======== EXTRACTED DATA

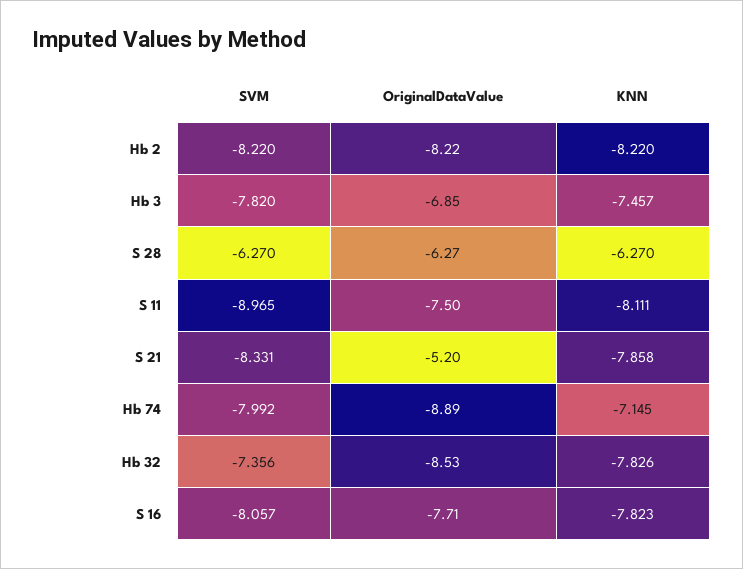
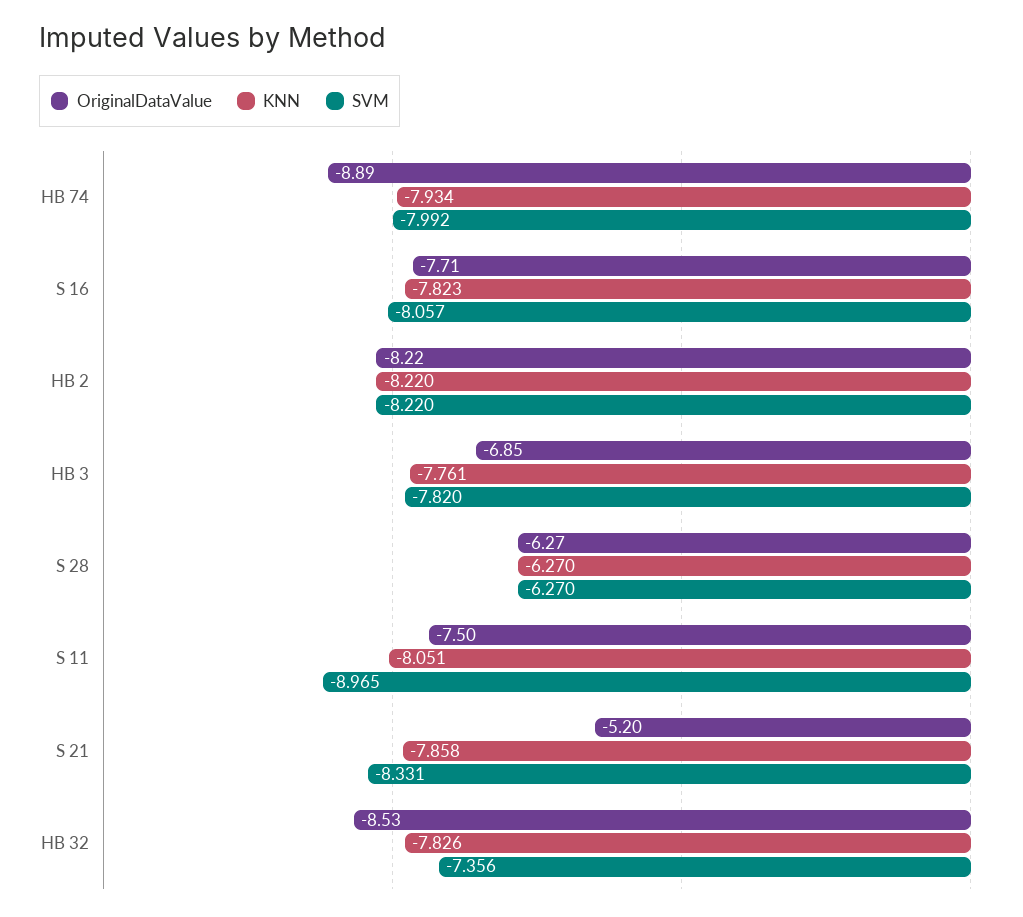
  {
    "SVM": {
      "Hb 2": -8.22,
      "Hb 3": -7.82,
      "S 28": -6.27,
      "S 11": -8.965,
      "S 21": -8.331,
      "Hb 74": -7.992,
      "Hb 32": -7.356,
      "S 16": -8.057
    },
    "OriginalDataValue": {
      "Hb 2": -8.22,
      "Hb 3": -6.85,
      "S 28": -6.27,
      "S 11": -7.5,
      "S 21": -5.2,
      "Hb 74": -8.89,
      "Hb 32": -8.53,
      "S 16": -7.71
    },
    "KNN": {
      "Hb 2": -8.22,
-     "Hb 3": -7.457,
+     "Hb 3": -7.761,
      "S 28": -6.27,
-     "S 11": -8.111,
+     "S 11": -8.051,
      "S 21": -7.858,
-     "Hb 74": -7.145,
+     "Hb 74": -7.934,
      "Hb 32": -7.826,
      "S 16": -7.823
    }
  }

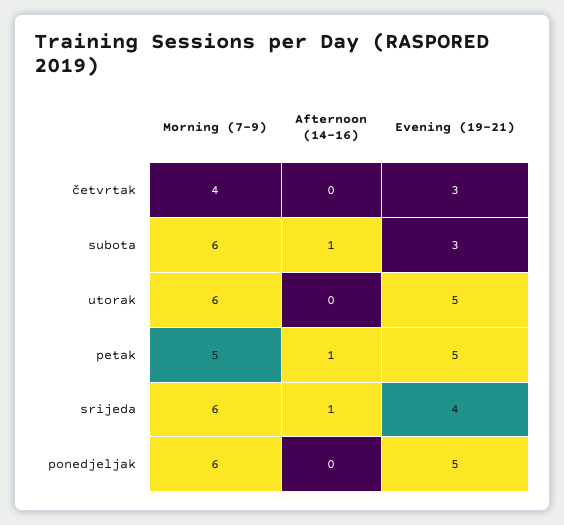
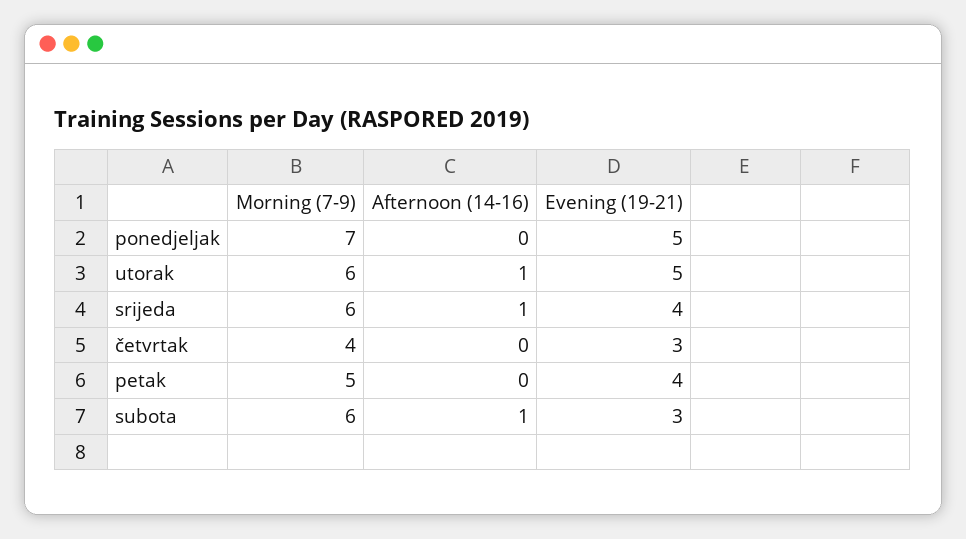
  {
    "Morning (7-9)": {
      "četvrtak": 4,
      "subota": 6,
      "utorak": 6,
      "petak": 5,
      "srijeda": 6,
-     "ponedjeljak": 6
+     "ponedjeljak": 7
    },
    "Afternoon (14-16)": {
      "četvrtak": 0,
      "subota": 1,
-     "utorak": 0,
+     "utorak": 1,
-     "petak": 1,
+     "petak": 0,
      "srijeda": 1,
      "ponedjeljak": 0
    },
    "Evening (19-21)": {
      "četvrtak": 3,
      "subota": 3,
      "utorak": 5,
-     "petak": 5,
+     "petak": 4,
      "srijeda": 4,
      "ponedjeljak": 5
    }
  }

================

— REQUIREMENT —
Transcribe all the material exactly; skip every image.

— RESULT OF THIS TASK —
  {
    "SVM": {
      "Hb 2": -8.22,
      "Hb 3": -7.82,
      "S 28": -6.27,
      "S 11": -8.965,
      "S 21": -8.331,
      "Hb 74": -7.992,
      "Hb 32": -7.356,
      "S 16": -8.057
    },
    "OriginalDataValue": {
      "Hb 2": -8.22,
      "Hb 3": -6.85,
      "S 28": -6.27,
      "S 11": -7.5,
      "S 21": -5.2,
      "Hb 74": -8.89,
      "Hb 32": -8.53,
      "S 16": -7.71
    },
    "KNN": {
      "Hb 2": -8.22,
-     "Hb 3": -7.457,
+     "Hb 3": -7.761,
      "S 28": -6.27,
-     "S 11": -8.111,
+     "S 11": -8.051,
      "S 21": -7.858,
-     "Hb 74": -7.145,
+     "Hb 74": -7.934,
      "Hb 32": -7.826,
      "S 16": -7.823
    }
  }

  {
    "Morning (7-9)": {
      "četvrtak": 4,
      "subota": 6,
      "utorak": 6,
      "petak": 5,
      "srijeda": 6,
-     "ponedjeljak": 6
+     "ponedjeljak": 7
    },
    "Afternoon (14-16)": {
      "četvrtak": 0,
      "subota": 1,
-     "utorak": 0,
+     "utorak": 1,
-     "petak": 1,
+     "petak": 0,
      "srijeda": 1,
      "ponedjeljak": 0
    },
    "Evening (19-21)": {
      "četvrtak": 3,
      "subota": 3,
      "utorak": 5,
-     "petak": 5,
+     "petak": 4,
      "srijeda": 4,
      "ponedjeljak": 5
    }
  }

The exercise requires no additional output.